When duplicating the records beneath this instruction, omit every picture and keep all else exact.

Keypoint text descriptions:
============

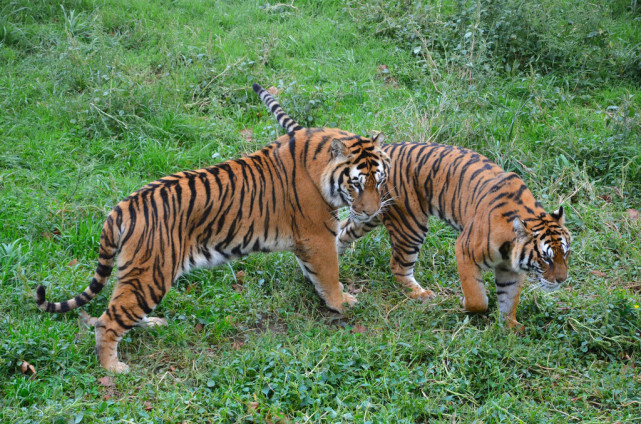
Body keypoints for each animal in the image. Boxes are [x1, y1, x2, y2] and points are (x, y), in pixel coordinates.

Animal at [36, 83, 390, 374]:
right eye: (356, 184)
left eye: (380, 180)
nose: (371, 212)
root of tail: (123, 206)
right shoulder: (318, 236)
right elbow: (329, 274)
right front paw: (341, 303)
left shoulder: (309, 241)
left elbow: (315, 273)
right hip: (152, 273)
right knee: (107, 321)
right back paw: (113, 368)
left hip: (136, 272)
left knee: (117, 307)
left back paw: (151, 323)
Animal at [255, 88, 568, 332]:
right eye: (545, 258)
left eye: (565, 254)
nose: (562, 280)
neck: (510, 248)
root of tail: (381, 151)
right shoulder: (465, 250)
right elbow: (478, 297)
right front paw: (467, 305)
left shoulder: (511, 269)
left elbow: (509, 299)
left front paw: (511, 327)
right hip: (410, 225)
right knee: (398, 266)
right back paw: (420, 294)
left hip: (368, 215)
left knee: (342, 233)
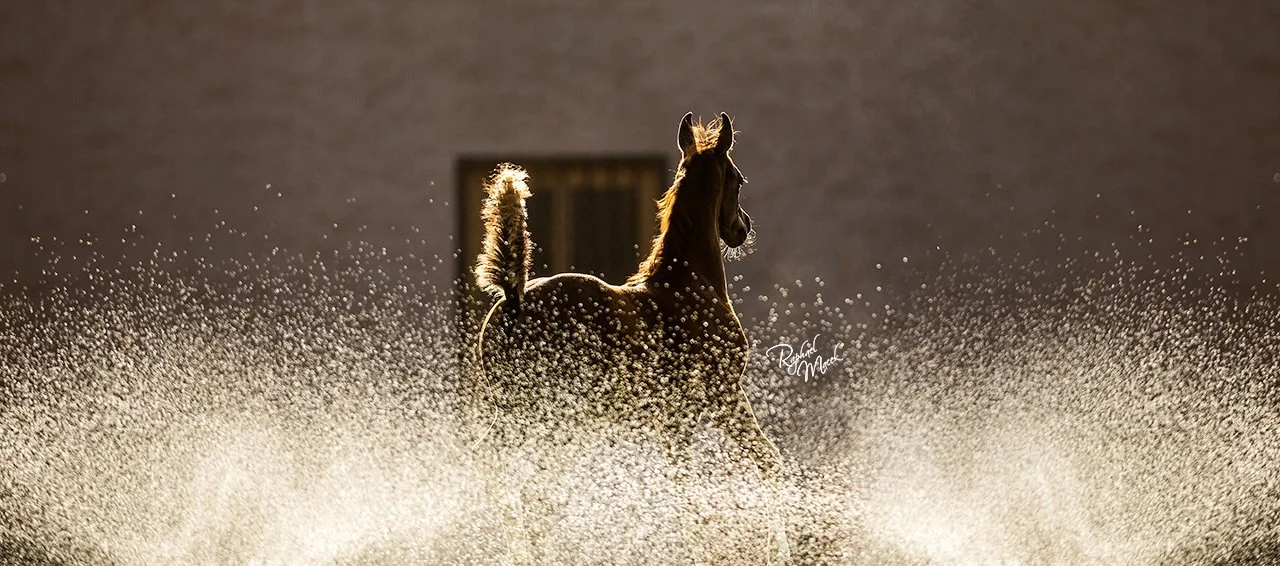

============

**Task output**
Body keypoints for each animal in the image. Boxes are [x1, y1, x2, y2] and points are (x, y), in pixel coordinates.

Animal at [36, 83, 390, 374]:
right eye: (356, 184)
left eye: (380, 180)
nose: (371, 212)
root of tail: (123, 206)
right shoulder: (318, 236)
right elbow: (329, 274)
right front paw: (341, 303)
left shoulder: (309, 241)
left elbow: (315, 273)
right hip: (152, 273)
right knee: (107, 321)
right back paw: (113, 368)
left hip: (136, 272)
left knee: (117, 307)
left back paw: (151, 323)
Animal at [255, 88, 568, 332]:
right eye: (545, 258)
left eye: (565, 254)
nose: (562, 280)
neck: (510, 248)
root of tail: (381, 151)
right shoulder: (465, 250)
right elbow: (478, 297)
right front paw: (467, 305)
left shoulder: (511, 269)
left elbow: (509, 299)
left front paw: (511, 327)
right hip: (410, 225)
right knee: (398, 266)
right back paw: (420, 294)
left hip: (368, 215)
left knee: (342, 233)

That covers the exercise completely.